EXTRACT TO READ:

-=-=-=-=-

By Alex Kacik | July
14, 2017
Provider revenue would take a sizable hit under the latest version
of the Senate's bill to repeal and replace the Affordable Care Act, a new
report found.
The revised Better Care Reconciliation Act, released yesterday, retains the caps on Medicaid spending and rollback of the Medicaid expansion afforded to states' most vulnerable populations. A Congressional Budget Office review of the original bill estimated that 22 million people would lose coverage by 2026.
Every 2% shift in payer mix shift from Medicaid back to uninsured, or self-pay, results in a 1% reduction in providers' net revenue, consulting firm Crowe Horwath's analysis of 357 hospitals found.
"The simultaneous combination of the ACA repeal and more patients moving to high-deductible health plans is creating 'ground zero' for the average hospital," said Brian Sanderson, managing principal of Crowe's healthcare services group, noting that self-pay payer mix could increase by 4.2%, leading to 2.8% dip in hospitals' net revenue. "It's critical that hospitals put practices in place to focus on improving self-pay collections."
Hospitals will also be left with diminishing cash flows as balances for the average uninsured patient sit in accounts receivable for around 97 days, which is 33 days more than average Medicaid balances, the report concluded. Providers also face potential market share loss as patients endure the bill collection process, researchers said.

-=-=-=-=-

EXERCISE DATA:
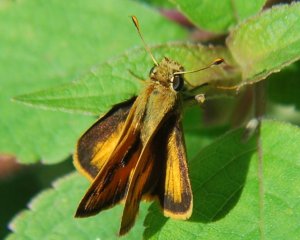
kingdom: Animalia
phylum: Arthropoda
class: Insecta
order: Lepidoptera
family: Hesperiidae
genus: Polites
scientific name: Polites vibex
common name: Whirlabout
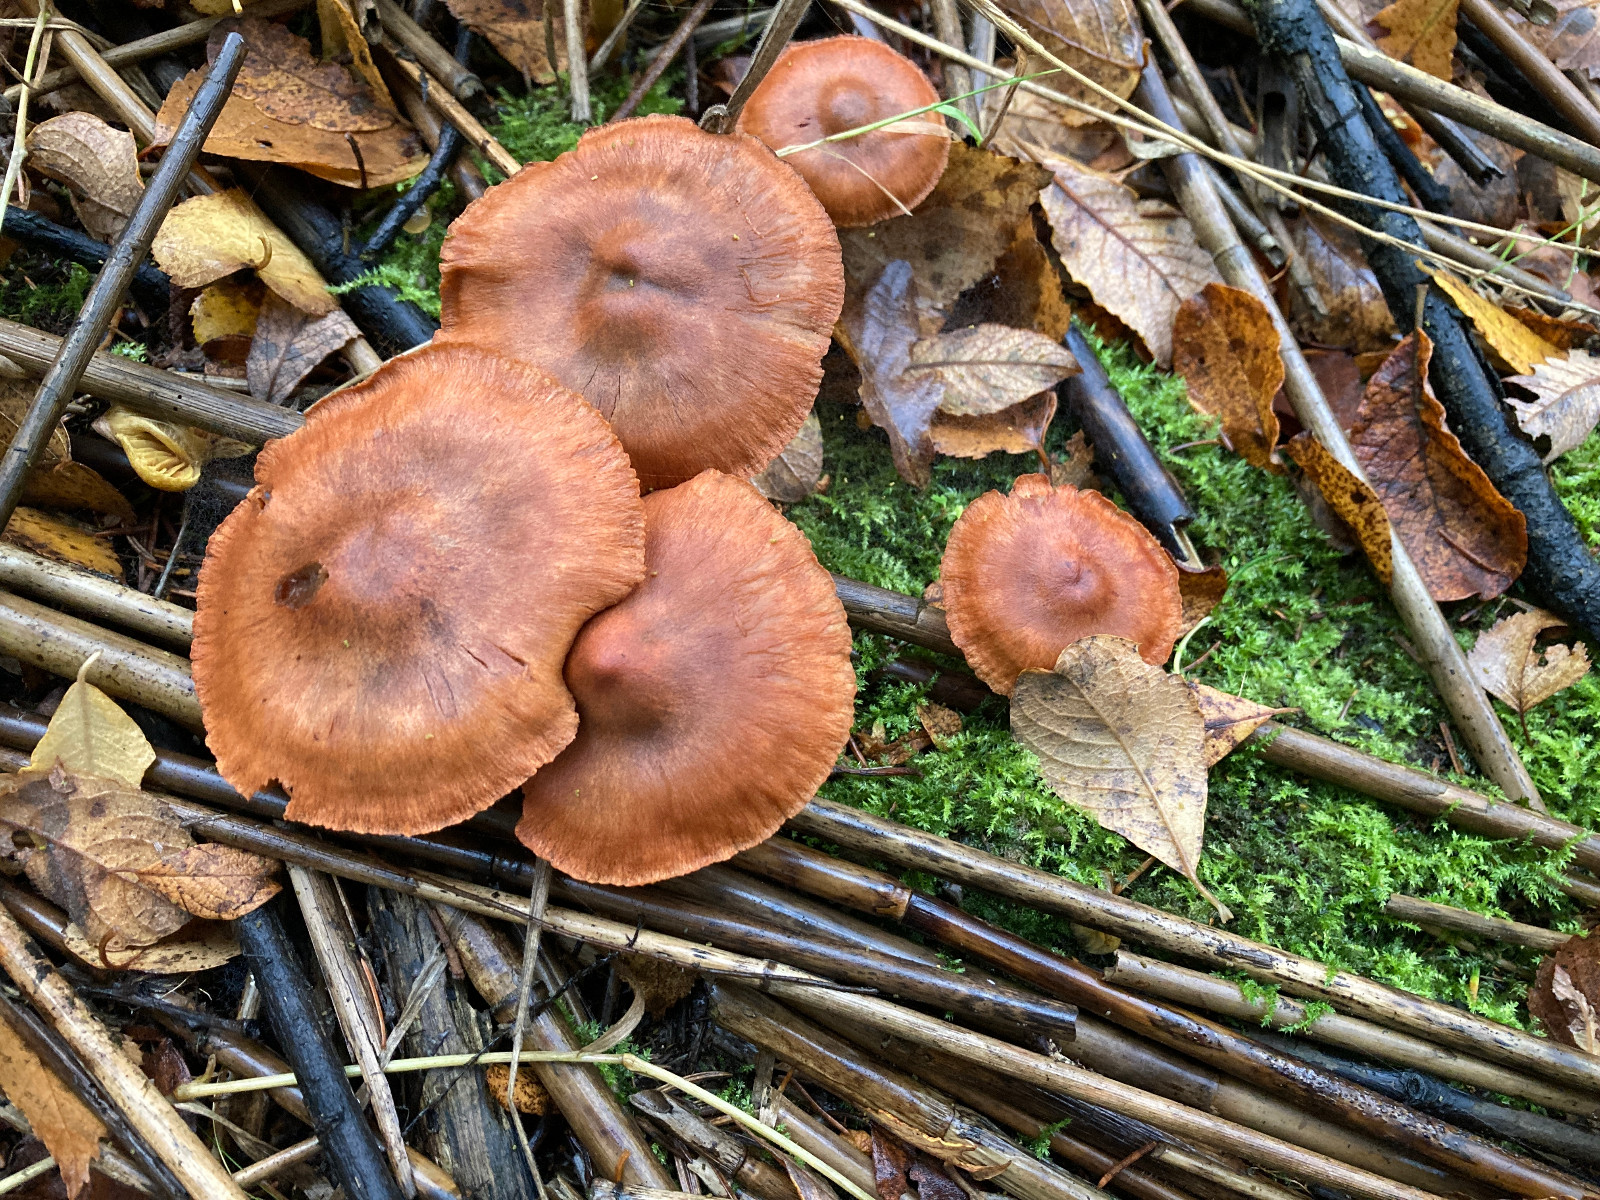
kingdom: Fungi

-=-=-=-=-

WORK INSTRUCTIONS:
1. In the article on the Senate health bill, how many hospitals did Crowe Horwath's analysis cover?
2. Carry on the article about the Senate health bill and hospital revenue, starting after its final sentence.

RESULTS FOR EACH TASK:
1. 357 hospitals.

2.
The Senate's bill would leave states to fill the Medicaid funding gap or end coverage as the enhanced federal payments for expansion would be phased out over three years, starting in 2021. It would also cap the growth of federal Medicaid payments at the medical inflation rate, which is estimated to be 5.6% annually, beginning in 2020. Come 2025, the growth of those payments would be limited to the Consumer Price Index rate, which has averaged around 1.4% since the Great Recession.
It would also end Medicaid's "retroactive eligibility," a long-standing provision that covers necessary medical care of a low-income person who is eligible for Medicaid but not enrolled, researchers at Health Affairs found. Under the BCRA, the hospital would be denied all payment even if the patient was eligible and the services were essential and costly.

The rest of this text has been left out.